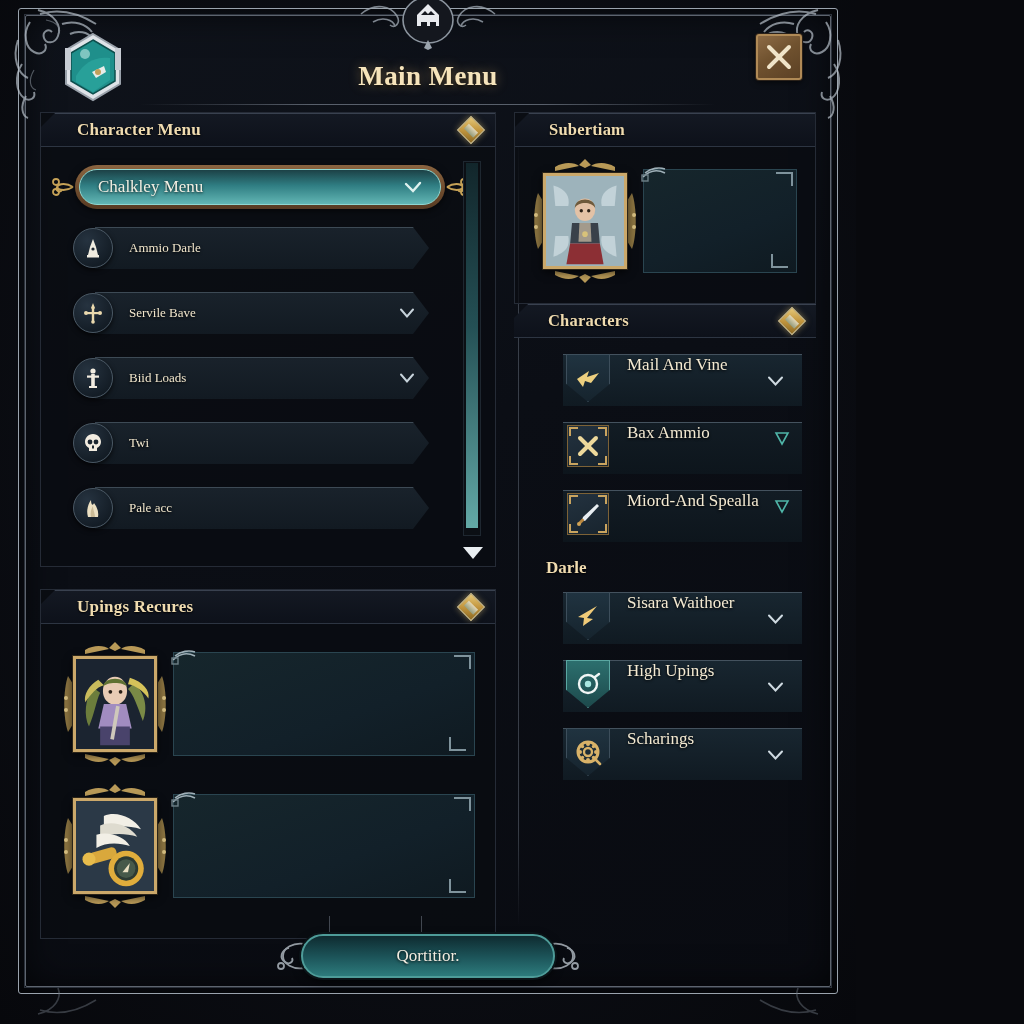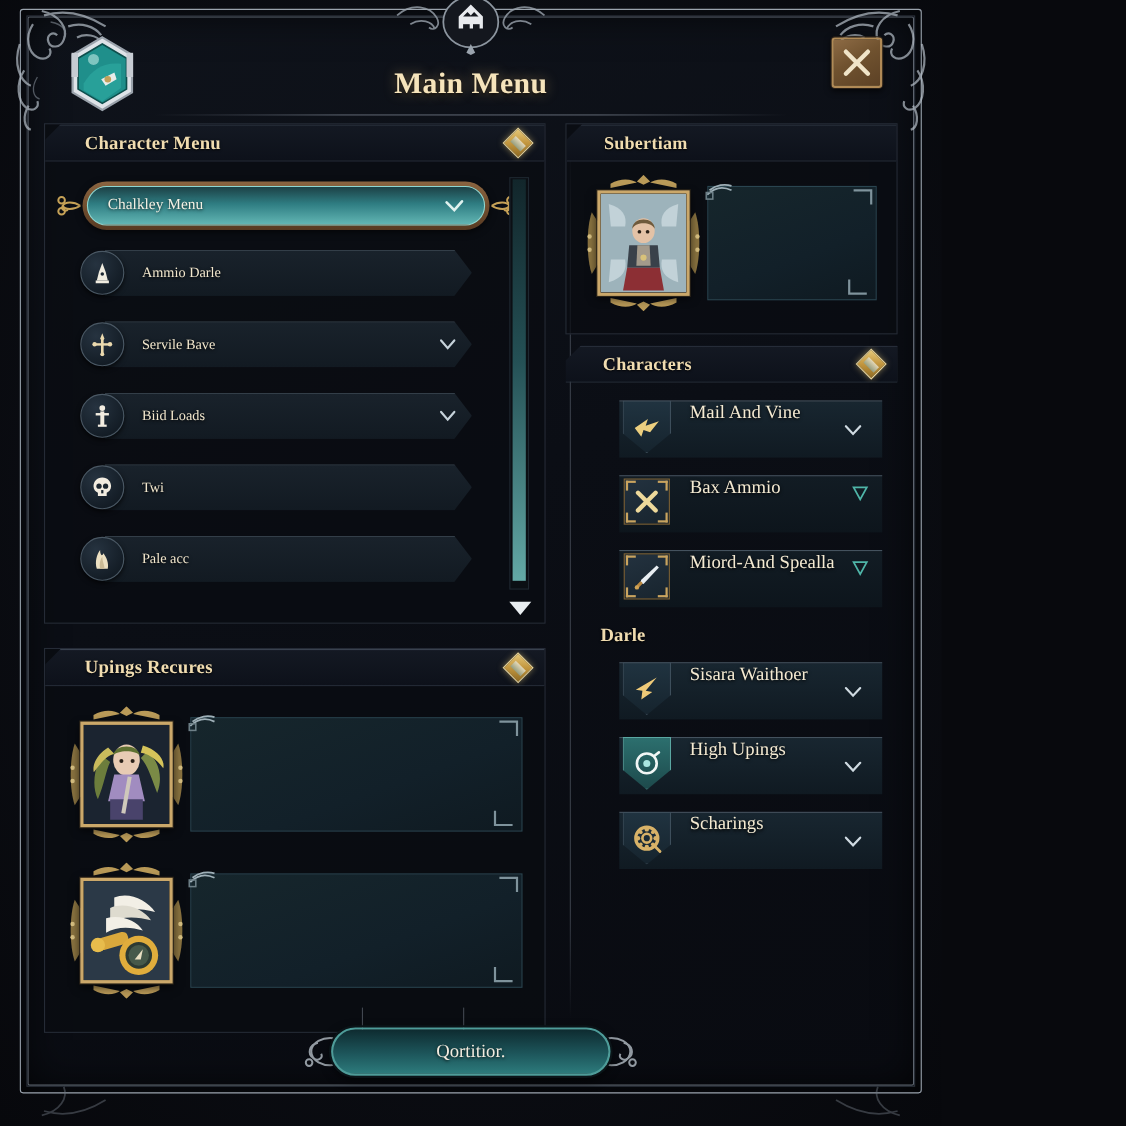--- a/index.html
+++ b/index.html
@@ -61,21 +61,21 @@
   }
   .close-btn svg{ position:absolute; left:50%; top:50%; transform:translate(-50%,-50%); }
   .title-rule{
     position:absolute; left:100px; right:100px; top:78px; height:1px;
     background:linear-gradient(90deg,rgba(150,160,175,0) 0%, rgba(150,160,175,.55) 30%, rgba(150,160,175,.55) 70%, rgba(150,160,175,0) 100%);
   }
 
   
   .cols{ position:absolute; left:0; right:0; top:86px; bottom:74px; display:flex; gap:18px;}
   .col-left{ width:456px; display:flex; flex-direction:column; gap:22px;}
-  .col-right{ flex:1; display:flex; flex-direction:column; gap:10px;}
+  .col-right{ flex:1; display:flex; flex-direction:column; }
   .col-div{ position:absolute; left:478px; top:6px; bottom:4px; width:1px;
             background:linear-gradient(180deg,rgba(130,140,155,0) 0%, rgba(130,140,155,.38) 12%, rgba(130,140,155,.38) 88%, rgba(130,140,155,0) 100%);}
 
   
   .panel{ position:relative; background:rgba(9,12,18,.75);
           border:1px solid #252b36; }
   .panel-head{
     position:relative; height:34px;
     background:linear-gradient(180deg,#141923 0%, #0d111a 100%);
     border-bottom:1px solid #2d3542;
@@ -113,21 +113,21 @@
     box-shadow:0 2px 7px rgba(0,0,0,.6);
   }
   .sel-pill{
     position:absolute; left:4px; right:4px; top:4px; bottom:4px;
     border-radius:18px;
     background:linear-gradient(180deg,#1c4146 0%, #2f7d82 45%, #62b6b4 100%);
     border:1px solid #8fd6d0;
     display:flex; align-items:center;
     cursor:pointer;
   }
-  .sel-pill span{ margin-left:18px; font-size:14px; color:#f3f0e4; text-shadow:0 1px 3px rgba(0,0,0,.8);}
+  .sel-pill span{ margin-left:18px; font-size:17px; color:#f3f0e4; text-shadow:0 1px 3px rgba(0,0,0,.8);}
   .sel-pill .chev{ position:absolute; right:18px; top:50%; transform:translateY(-50%);}
   .flourish{ position:absolute; top:50%; transform:translateY(-50%); width:26px; height:26px;}
   .fl-left{ left:-24px; }
   .fl-right{ right:-24px; transform:translateY(-50%) scaleX(-1); }
 
   .lrow{
     position:relative; height:46px; margin:0 50px 19px 16px;
     display:flex; align-items:center; cursor:pointer;
   }
   .lrow-bg{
■ ■ ■
TO DO: Please return a copy of each line in the entries that has the string "solid".

COMPLETED TASK:
           border:1px solid #252b36; }
     border-bottom:1px solid #2d3542;
     border:1px solid #8fd6d0;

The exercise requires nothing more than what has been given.